ИСХОДНЫЙ ТЕКСТ:

•••

«Благо народное»
17 октября 1905 года Николай II подписал «Высочайший манифест об усовершенствовании государственного порядка». Делать ему этого в высшей степени не хотелось: последний русский император был убеждённым сторонником тезиса о единоличном управлении страной помазанником божиим, то есть собой. «Пусть все знают, что я, посвящая все свои силы благу народному, буду охранять начало самодержавия так же твёрдо и неуклонно, как охранял его мой незабвенный покойный родитель», — заявил он представителям дворянства и земства в начале своего царствования. С учётом того, что Александр III и мысли не допускал о каком-либо парламентаризме на вверенной ему территории, политическая программа его сына выглядела вполне определённой. Однако «что-то пошло не так».
Собственно говоря, почти всё. «Маленькая победоносная война» обернулась сдачей Порт-Артура и катастрофой Цусимы, верноподданное шествие рабочих к «обожаемому монарху» 9 января 1905 года — кровавой бойней, летом начались восстания на флоте, к осени по всей стране горели барские усадьбы и бастовало около двух миллионов рабочих. Определённые «послабления» со стороны власти — указ о веротерпимости, манифест о созыве законосовещательной Думы — оказывались мерами запоздалыми, а посему бесполезными.
Манифест 17 октября был призван «оторвать» от революционного движения интеллигенцию и умеренную часть рабочих. Провозглашались гражданские свободы — слова, совести, собраний, союзов. Государственная дума, выборы в которую уже были объявлены, становилась законодательной, а круг избирателей существенно расширялся. Выборы проходили на сословной основе по четырём избирательным куриям и не были прямыми: землевладельцы и городские обыватели избирали депутатов в два этапа (избиратели — выборщиков, выборщики — членов Думы), крестьяне — в три, рабочие — в четыре. Несмотря на очевидное сословное неравенство избирательной системы, около половины депутатов проходило в Думу от крестьян.
«Зачем нам кузнец?..»

•••

ПРИВЕДЁННЫЙ ПЕРЕЧЕНЬ:
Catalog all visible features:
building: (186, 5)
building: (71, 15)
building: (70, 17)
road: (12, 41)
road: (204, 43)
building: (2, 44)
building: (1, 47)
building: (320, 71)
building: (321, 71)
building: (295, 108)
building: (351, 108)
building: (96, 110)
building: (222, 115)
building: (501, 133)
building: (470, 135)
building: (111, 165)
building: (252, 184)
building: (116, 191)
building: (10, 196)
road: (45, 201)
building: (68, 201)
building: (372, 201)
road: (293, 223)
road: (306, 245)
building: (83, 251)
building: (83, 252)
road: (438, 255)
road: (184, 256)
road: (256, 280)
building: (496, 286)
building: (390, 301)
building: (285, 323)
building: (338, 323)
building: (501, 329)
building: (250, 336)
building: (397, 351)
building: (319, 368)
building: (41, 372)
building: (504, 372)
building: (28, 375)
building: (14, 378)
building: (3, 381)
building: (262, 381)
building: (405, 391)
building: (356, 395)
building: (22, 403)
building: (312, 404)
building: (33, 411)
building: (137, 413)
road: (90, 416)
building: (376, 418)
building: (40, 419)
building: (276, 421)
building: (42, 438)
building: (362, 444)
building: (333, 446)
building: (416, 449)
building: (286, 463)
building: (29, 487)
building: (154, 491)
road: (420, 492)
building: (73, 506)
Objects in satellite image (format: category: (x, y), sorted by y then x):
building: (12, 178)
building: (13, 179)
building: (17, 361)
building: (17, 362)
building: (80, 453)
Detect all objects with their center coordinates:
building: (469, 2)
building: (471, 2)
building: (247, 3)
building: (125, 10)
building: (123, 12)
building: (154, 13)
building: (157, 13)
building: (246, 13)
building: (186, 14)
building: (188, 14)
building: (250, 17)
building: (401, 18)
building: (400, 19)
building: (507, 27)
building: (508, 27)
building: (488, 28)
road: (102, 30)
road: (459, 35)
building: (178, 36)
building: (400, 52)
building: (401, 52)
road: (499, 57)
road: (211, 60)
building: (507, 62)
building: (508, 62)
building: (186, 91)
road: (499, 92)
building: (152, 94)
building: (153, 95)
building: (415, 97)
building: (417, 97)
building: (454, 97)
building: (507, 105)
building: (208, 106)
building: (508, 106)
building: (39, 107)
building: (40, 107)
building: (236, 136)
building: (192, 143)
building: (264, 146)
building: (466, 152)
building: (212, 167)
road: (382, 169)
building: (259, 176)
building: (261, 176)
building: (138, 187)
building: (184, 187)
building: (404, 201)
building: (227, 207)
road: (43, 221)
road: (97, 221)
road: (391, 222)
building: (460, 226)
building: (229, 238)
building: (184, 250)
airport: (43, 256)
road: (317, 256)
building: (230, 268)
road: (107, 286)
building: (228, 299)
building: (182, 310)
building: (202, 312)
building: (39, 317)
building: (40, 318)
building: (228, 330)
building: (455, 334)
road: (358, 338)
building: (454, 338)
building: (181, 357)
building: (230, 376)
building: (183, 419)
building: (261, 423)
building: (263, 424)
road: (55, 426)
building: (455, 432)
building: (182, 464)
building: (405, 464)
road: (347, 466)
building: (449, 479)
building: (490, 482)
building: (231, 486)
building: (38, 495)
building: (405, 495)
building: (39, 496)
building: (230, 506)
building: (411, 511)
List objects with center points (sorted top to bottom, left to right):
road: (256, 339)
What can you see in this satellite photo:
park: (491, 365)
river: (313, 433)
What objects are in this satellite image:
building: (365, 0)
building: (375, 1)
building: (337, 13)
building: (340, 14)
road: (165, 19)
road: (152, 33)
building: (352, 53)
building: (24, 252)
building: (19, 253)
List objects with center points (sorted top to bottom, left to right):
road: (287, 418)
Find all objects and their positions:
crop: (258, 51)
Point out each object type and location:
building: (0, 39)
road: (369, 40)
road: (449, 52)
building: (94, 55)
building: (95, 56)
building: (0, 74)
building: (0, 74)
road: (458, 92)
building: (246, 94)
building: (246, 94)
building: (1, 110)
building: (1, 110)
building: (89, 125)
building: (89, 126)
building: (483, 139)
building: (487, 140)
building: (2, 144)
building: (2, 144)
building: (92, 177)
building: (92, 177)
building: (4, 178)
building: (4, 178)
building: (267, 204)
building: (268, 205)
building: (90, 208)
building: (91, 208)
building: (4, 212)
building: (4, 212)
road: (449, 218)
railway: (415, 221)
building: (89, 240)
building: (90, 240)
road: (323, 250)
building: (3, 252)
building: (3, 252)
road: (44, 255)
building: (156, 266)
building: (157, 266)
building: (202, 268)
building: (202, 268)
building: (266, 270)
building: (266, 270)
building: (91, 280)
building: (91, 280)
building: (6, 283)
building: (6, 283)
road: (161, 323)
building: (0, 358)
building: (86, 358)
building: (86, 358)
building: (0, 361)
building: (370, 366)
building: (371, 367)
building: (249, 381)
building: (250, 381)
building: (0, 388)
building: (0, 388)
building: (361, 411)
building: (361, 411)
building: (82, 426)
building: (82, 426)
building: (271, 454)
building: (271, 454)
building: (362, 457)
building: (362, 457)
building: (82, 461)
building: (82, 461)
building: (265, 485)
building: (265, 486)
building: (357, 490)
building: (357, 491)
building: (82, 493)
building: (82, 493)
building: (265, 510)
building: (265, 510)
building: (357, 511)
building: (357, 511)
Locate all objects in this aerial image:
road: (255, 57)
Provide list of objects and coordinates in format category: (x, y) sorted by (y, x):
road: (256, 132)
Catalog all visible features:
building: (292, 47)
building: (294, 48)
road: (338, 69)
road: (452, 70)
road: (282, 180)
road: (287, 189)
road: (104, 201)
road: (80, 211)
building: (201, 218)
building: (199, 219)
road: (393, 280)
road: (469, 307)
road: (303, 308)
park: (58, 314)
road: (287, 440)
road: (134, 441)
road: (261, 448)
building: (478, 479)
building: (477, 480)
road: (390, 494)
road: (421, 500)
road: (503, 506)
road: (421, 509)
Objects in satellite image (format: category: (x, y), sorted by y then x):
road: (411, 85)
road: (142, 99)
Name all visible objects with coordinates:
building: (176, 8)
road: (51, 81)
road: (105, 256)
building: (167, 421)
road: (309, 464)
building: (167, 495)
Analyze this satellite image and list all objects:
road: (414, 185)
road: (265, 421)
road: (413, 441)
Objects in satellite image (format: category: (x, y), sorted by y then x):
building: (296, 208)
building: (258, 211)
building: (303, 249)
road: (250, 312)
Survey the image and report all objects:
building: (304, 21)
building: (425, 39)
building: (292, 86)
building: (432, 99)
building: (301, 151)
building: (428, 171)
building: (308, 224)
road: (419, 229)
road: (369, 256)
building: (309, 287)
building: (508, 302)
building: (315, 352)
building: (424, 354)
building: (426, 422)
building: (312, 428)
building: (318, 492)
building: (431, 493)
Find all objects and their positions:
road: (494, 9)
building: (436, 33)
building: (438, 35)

•••

ЧТО СДЕЛАТЬ:
• 1. Пожалуйста, повторите дословно фрагмент текста о манифесте 17 октября от слов «Манифест 17 октября» до слов «Думу от крестьян.» включительно.
• 2. Согласно тексту о манифесте 17 октября, в сколько этапов рабочие избирали членов Думы?

ОТВЕТЫ К ЗАДАНИЯМ:
• 1.
Манифест 17 октября был призван «оторвать» от революционного движения интеллигенцию и умеренную часть рабочих. Провозглашались гражданские свободы — слова, совести, собраний, союзов. Государственная дума, выборы в которую уже были объявлены, становилась законодательной, а круг избирателей существенно расширялся. Выборы проходили на сословной основе по четырём избирательным куриям и не были прямыми: землевладельцы и городские обыватели избирали депутатов в два этапа (избиратели — выборщиков, выборщики — членов Думы), крестьяне — в три, рабочие — в четыре. Несмотря на очевидное сословное неравенство избирательной системы, около половины депутатов проходило в Думу от крестьян.

• 2. В четыре этапа.